Characterizing modifier gene interactions may not be the easiest approach to curing disease. This is certainly true in the case that modifier genes do not exist or functionally contribute to the disease phenotype of interest. Thus, the first step of establishing the likelihood that modifier genes indeed exist and contribute to observed variation is crucial to this described research process. This is typically done by eliminating other sources of heterogeneity as likely causes of the phenotypic variation in the disease of interest. Recalling Haldane's model, these sources of are generally classified as 1) genetic variation in the major locus 2) other sources of genetic heterogeneity, which include but are not limited to modifier genes, and 3) environmental influences. [11]

Establishing residual heritability

Crucial to the efficient study of the molecular basis of human genetic disease via genetic modifiers is first establishing that clinical variation in the phenotype cannot be otherwise explained by factors such as major locus heterogeneity or environmental influences. Methods of establishing disease heritability attributable to modifier genes can be categorized into familial studies and whole-population studies.

Familial studies of phenotypic variation and heritability to establish the existence of modifier loci found themselves on fundamental principles. If heterogeneity in modifier loci underlies observed phenotypic variation, then, on the whole, the more similar their genetic backgrounds, the more similar will be their phenotypes. Thus, interfamilial phenotypic variation will be greater than intrafamilial variation. [1] Researchers use sibling and twin studies, for instance, to estimate heritability of a phenotype, controlling for sources of variation such as major locus heterogeneity and environmental influence. In one such example, Vanscoy et al. compare lung function between monozygotic and dizygotic twin pairs, as well as siblings with cystic fibrosis (CF). By comparing phenotype correlations between relatives, they estimate, using several models, heritability factors of lung function all greater than 0.5, after correcting for variation in major locus (CFTR) genotype and other sources of variation, [21] and this significant proportion of sources of variation invites further study to characterize these factors.

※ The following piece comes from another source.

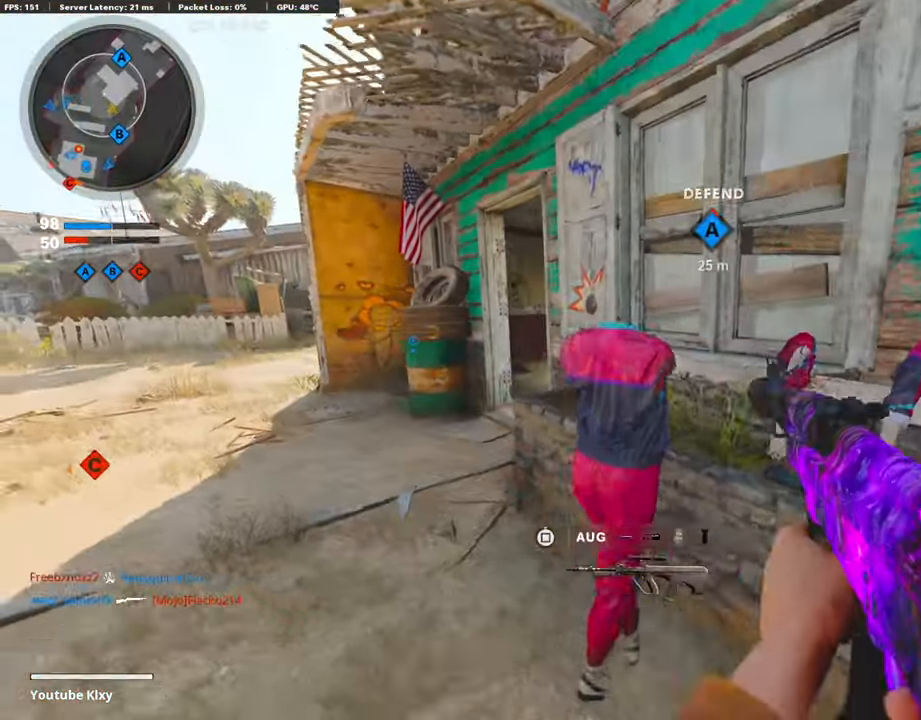
{"buttons": ["L1"], "left_stick": "center", "right_stick": "center", "events": [[269, "L3", "up"], [269, "right_stick", "right"], [438, "L1", "down"], [505, "left_stick", "center"], [505, "right_stick", "center"]]}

Whole-population approaches are another important method of demonstrating the probability of modifier gene interactions. These approaches typically involve more complex statistical modeling, but ultimately serve the same purpose of family studies, by controlling for sources of phenotypic variance in disease populations to estimate the degree of residual heritability attributable to modifier loci. Wexler et al. use these methods in a sample of about 4,000 Huntington's disease (HD) patients from one of the world's best characterized populations in Venezuela to estimate that about 40% of residual variation in age of onset is attributable to unidentified genetic loci, aside from the HD locus. [22]

Identifying modifier loci

Perhaps most obviously important to understanding the roles of modifier loci in causing human genetic disease is identifying them. The size and complexity of the human genome make this a challenging task. Methods of identifying modifier loci can be categorized into three major approaches: genotype–phenotype correlations, linkage and association studies, and experimental phenotypic analyses in animal models. [3]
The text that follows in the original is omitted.